TensorScatterMax

public final class TensorScatterMax

Apply a sparse update to a tensor taking the element-wise maximum.

Returns a new tensor copied from `tensor` whose values are element-wise maximum between tensor and updates according to the indices.

>>> tensor = [0, 0, 0, 0, 0, 0, 0, 0] >>> indices = [[1], [4], [5]] >>> updates = [1, -1, 1] >>> tf.tensor_scatter_nd_max(tensor, indices, updates).numpy() array([0, 1, 0, 0, 0, 1, 0, 0], dtype=int32)

Refer to tf.tensor_scatter_nd_update for more details.

Public Methods

Output<T>
asOutput()
Returns the symbolic handle of a tensor.
static <T, U extends Number> TensorScatterMax<T>
create(Scope scope, Operand<T> tensor, Operand<U> indices, Operand<T> updates)
Factory method to create a class wrapping a new TensorScatterMax operation.
Output<T>
output()
A new tensor copied from tensor whose values are element-wise maximum between tensor and updates according to the indices.

Inherited Methods

Public Methods

public Output<T> asOutput ()

Returns the symbolic handle of a tensor.

Inputs to TensorFlow operations are outputs of another TensorFlow operation. This method is used to obtain a symbolic handle that represents the computation of the input.

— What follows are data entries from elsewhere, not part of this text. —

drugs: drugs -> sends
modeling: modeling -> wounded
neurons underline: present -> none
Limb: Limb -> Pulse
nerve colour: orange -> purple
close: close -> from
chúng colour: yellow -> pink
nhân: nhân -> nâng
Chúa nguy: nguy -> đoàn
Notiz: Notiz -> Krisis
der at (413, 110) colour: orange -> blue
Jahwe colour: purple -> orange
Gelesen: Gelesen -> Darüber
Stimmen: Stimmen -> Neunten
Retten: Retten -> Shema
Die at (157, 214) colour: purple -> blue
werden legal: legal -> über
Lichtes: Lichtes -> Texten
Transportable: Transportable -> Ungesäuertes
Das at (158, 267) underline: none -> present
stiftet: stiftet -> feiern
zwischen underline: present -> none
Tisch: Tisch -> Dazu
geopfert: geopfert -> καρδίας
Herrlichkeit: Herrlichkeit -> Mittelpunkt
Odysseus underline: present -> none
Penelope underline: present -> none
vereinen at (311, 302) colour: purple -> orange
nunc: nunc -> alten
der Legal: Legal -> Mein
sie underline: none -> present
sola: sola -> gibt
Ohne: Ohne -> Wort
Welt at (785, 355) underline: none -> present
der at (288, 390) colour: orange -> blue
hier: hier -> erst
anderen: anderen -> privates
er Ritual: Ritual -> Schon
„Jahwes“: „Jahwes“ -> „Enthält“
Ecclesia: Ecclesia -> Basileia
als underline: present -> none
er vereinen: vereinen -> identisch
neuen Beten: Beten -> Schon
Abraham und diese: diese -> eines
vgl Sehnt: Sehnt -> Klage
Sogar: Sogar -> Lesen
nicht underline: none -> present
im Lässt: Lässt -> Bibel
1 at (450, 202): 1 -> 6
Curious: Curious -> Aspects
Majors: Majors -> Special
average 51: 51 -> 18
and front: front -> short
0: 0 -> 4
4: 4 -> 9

public static TensorScatterMax<T> create (Scope scope, Operand<T> tensor, Operand<U> indices, Operand<T> updates)

Factory method to create a class wrapping a new TensorScatterMax operation.

Parameters
scope current scope
tensor Tensor to update.
indices Index tensor.
updates Updates to scatter into output.
Returns
  • a new instance of TensorScatterMax

public Output<T> output ()

A new tensor copied from tensor whose values are element-wise maximum between tensor and updates according to the indices.